Effective filtering strategies to improve data quality from population-based whole exome sequencing studies
- Equal contributors
1 Department of Pediatrics and Rady Children’s Hospital, University of California San Diego, San Diego, USA
2 Department of Clinical Medicine, Hematological Research Group, University of Tromsø, Tromsø, Norway
3 Division of Internal Medicine, University Hospital of North Norway, Tromsø, Norway
4 Clinical and Translational Research Institute, University of California, San Diego, USA
5 Department of Clinical Medicine, University of Tromsø, Tromsø, Norway
6 Moores UCSD Cancer Center, University of California San Diego, La Jolla, CA, USA
BMC Bioinformatics 2014, 15:125 doi:10.1186/1471-2105-15-125Published: 2 May 2014
Genotypes generated in next generation sequencing studies contain errors which can significantly impact the power to detect signals in common and rare variant association tests. These genotyping errors are not explicitly filtered by the standard GATK Variant Quality Score Recalibration (VQSR) tool and thus remain a source of errors in whole exome sequencing (WES) projects that follow GATK’s recommended best practices. Therefore, additional data filtering methods are required to effectively remove these errors before performing association analyses with complex phenotypes. Here we empirically derive thresholds for genotype and variant filters that, when used in conjunction with the VQSR tool, achieve higher data quality than when using VQSR alone.
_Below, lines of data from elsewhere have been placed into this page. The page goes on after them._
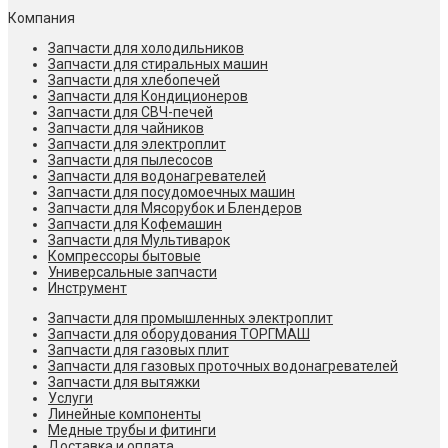
Компания
Запчасти для холодильников
Запчасти для стиральных машин
Запчасти для хлебопечей
Запчасти для Кондиционеров
Запчасти для СВЧ-печей
Запчасти для чайников
Запчасти для электроплит
Запчасти для пылесосов
Запчасти для водонагревателей
Запчасти для посудомоечных машин
Запчасти для Мясорубок и Блендеров
Запчасти для Кофемашин
Запчасти для Мультиварок
Компрессоры бытовые
Универсальные запчасти
Инструмент
Запчасти для промышленных электроплит
Запчасти для оборудования ТОРГМАШ
Запчасти для газовых плит
Запчасти для газовых проточных водонагревателей
Запчасти для вытяжки
Услуги
Линейные компоненты
Медные трубы и фитинги
Доставка и оплата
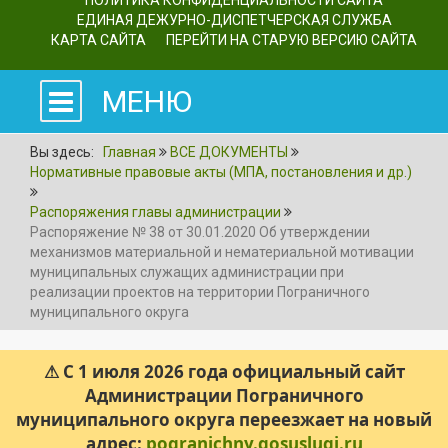
ПОЛИТИКА КОНФИДЕНЦИАЛЬНОСТИ САЙТА
ЕДИНАЯ ДЕЖУРНО-ДИСПЕТЧЕРСКАЯ СЛУЖБА
КАРТА САЙТА
ПЕРЕЙТИ НА СТАРУЮ ВЕРСИЮ САЙТА
МЕНЮ
Вы здесь:
Главная
ВСЕ ДОКУМЕНТЫ
Нормативные правовые акты (МПА, постановления и др.)
Распоряжения главы администрации
Распоряжение № 38 от 30.01.2020 Об утверждении
механизмов материальной и нематериальной мотивации
муниципальных служащих администрации при
реализации проектов на территории Пограничного
муниципального округа
⚠ С 1 июля 2026 года официальный сайт
Администрации Пограничного
муниципального округа переезжает на новый
адрес:
pogranichny.gosuslugi.ru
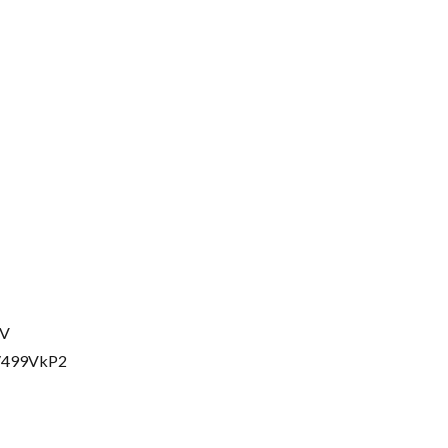
DV
/499VkP2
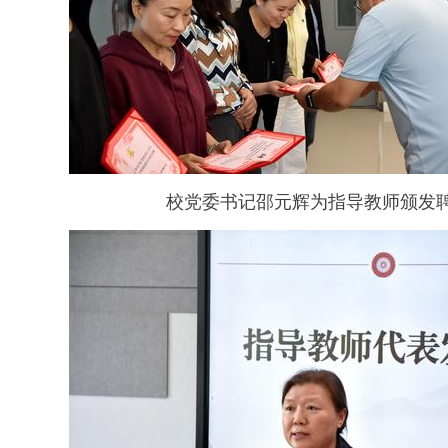
校党委书记邵元辉为指导教师颁发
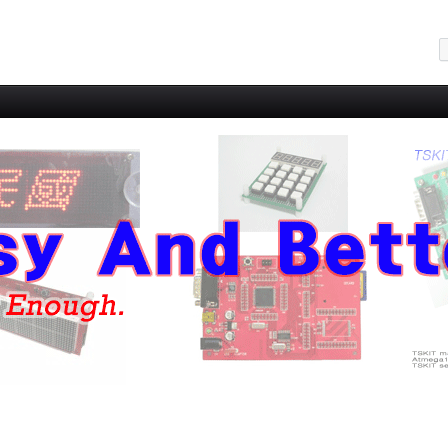
메뉴 건너뛰기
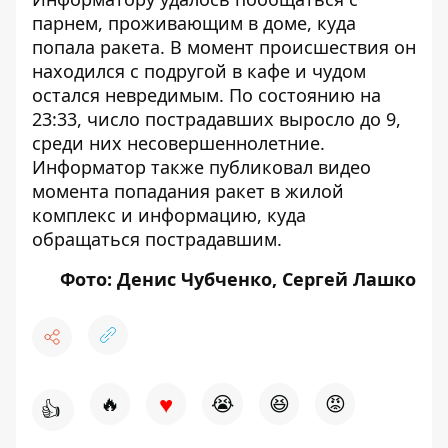
парнем
, проживающим в доме, куда
попала ракета. В момент происшествия он
находился с подругой в кафе и
чудом
остался невредимым
. По состоянию на
23:33,
число пострадавших выросло до 9
,
среди них несовершеннолетние.
Информатор также публиковал видео
момента
попадания ракет в жилой
комплекс
и информацию,
куда
обращаться пострадавшим
.
Фото: Денис Чубченко, Сергей Лашко
♥
🔥
😭
😆
😡
👍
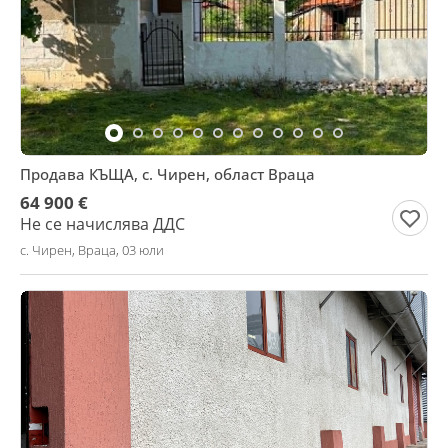
Продава КЪЩА, с. Чирен, област Враца
64 900 €
Не се начислява ДДС
с. Чирен, Враца, 03 юли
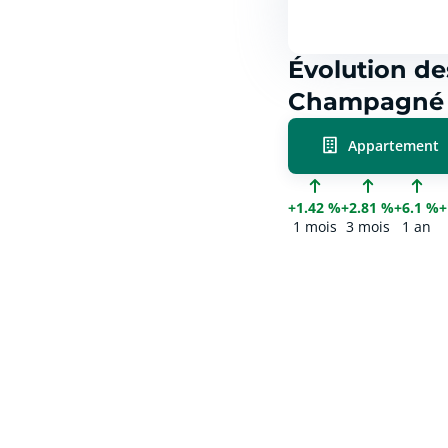
Évolution de
Champagné p
Appartement
+1.42 %
+2.81 %
+6.1 %
+
1 mois
3 mois
1 an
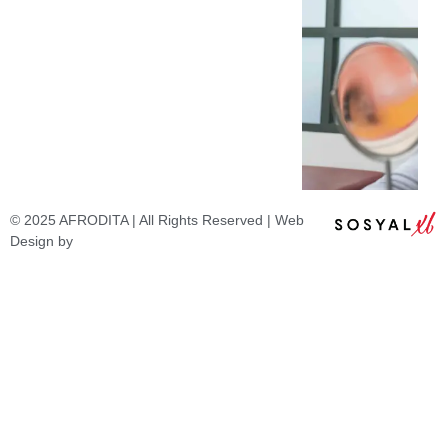
© 2025 AFRODITA | All Rights Reserved | Web
Design by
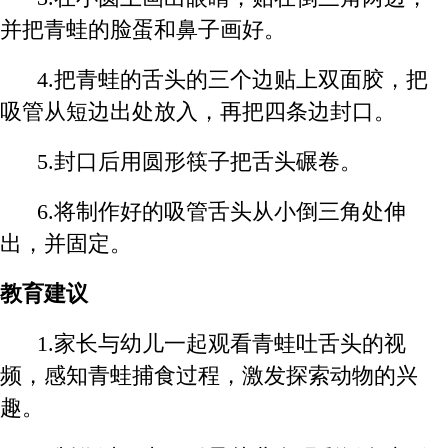
并把青蛙的脸蛋和鼻子画好。
4.
把青蛙的舌头的三个边贴上双面胶，把
吸管从短边出处放入，再把四条边封口。
5.
封口后用圆形筷子把舌头碾卷。
6.
将制作好的吸管舌头从小倒三角处伸
出，并固定。
教育建议
1.
家长与幼儿一起观看青蛙吐舌头的视
频，感知青蛙捕食过程，激发探索动物的兴
趣。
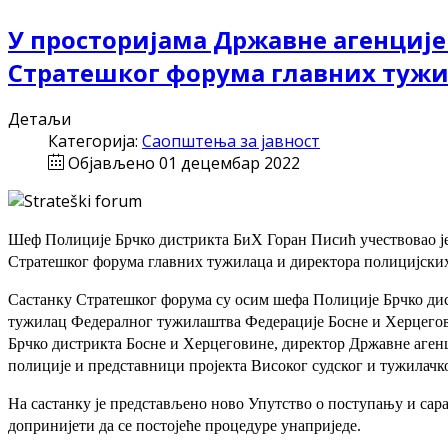
У просторијама Државне агенције
Стратешког форума главних тужил
Детаљи
Категорија:
Саопштења за јавност
Објављено 01 децембар 2022
Шеф Полиције Брчко дистрикта БиХ Горан Писић учествовао је 
Стратешког форума главних тужилаца и директора полицијских
Састанку Стратешког форума су осим шефа Полиције Брчко ди
тужилац Федералног тужилаштва Федерације Босне и Херцегов
Брчко дистрикта Босне и Херцеговине, директор Државне агенц
полиције и представници пројекта Високог судског и тужилачк
На састанку је представљено ново Упутство о поступању и сар
допринијети да се постојеће процедуре унаприједе.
The detailed filtering strategies improve the concordance of sequenced genotypes with array genotypes from 99.33% to 99.77%; improve the percent of discordant genotypes removed from 10.5% to 69.5%; and improve the Ti/Tv ratio from 2.63 to 2.75. We also demonstrate that managing batch effects by separating samples based on different target capture and sequencing chemistry protocols results in a final data set containing 40.9% more high-quality variants. In addition, imputation is an important component of WES studies and is used to estimate common variant genotypes to generate additional markers for association analyses. As such, we demonstrate filtering methods for imputed data that improve genotype concordance from 79.3% to 99.8% while removing 99.5% of discordant genotypes.
The described filtering methods are advantageous for large population-based WES studies designed to identify common and rare variation associated with complex diseases. Compared to data processed through standard practices, these strategies result in substantially higher quality data for common and rare association analyses.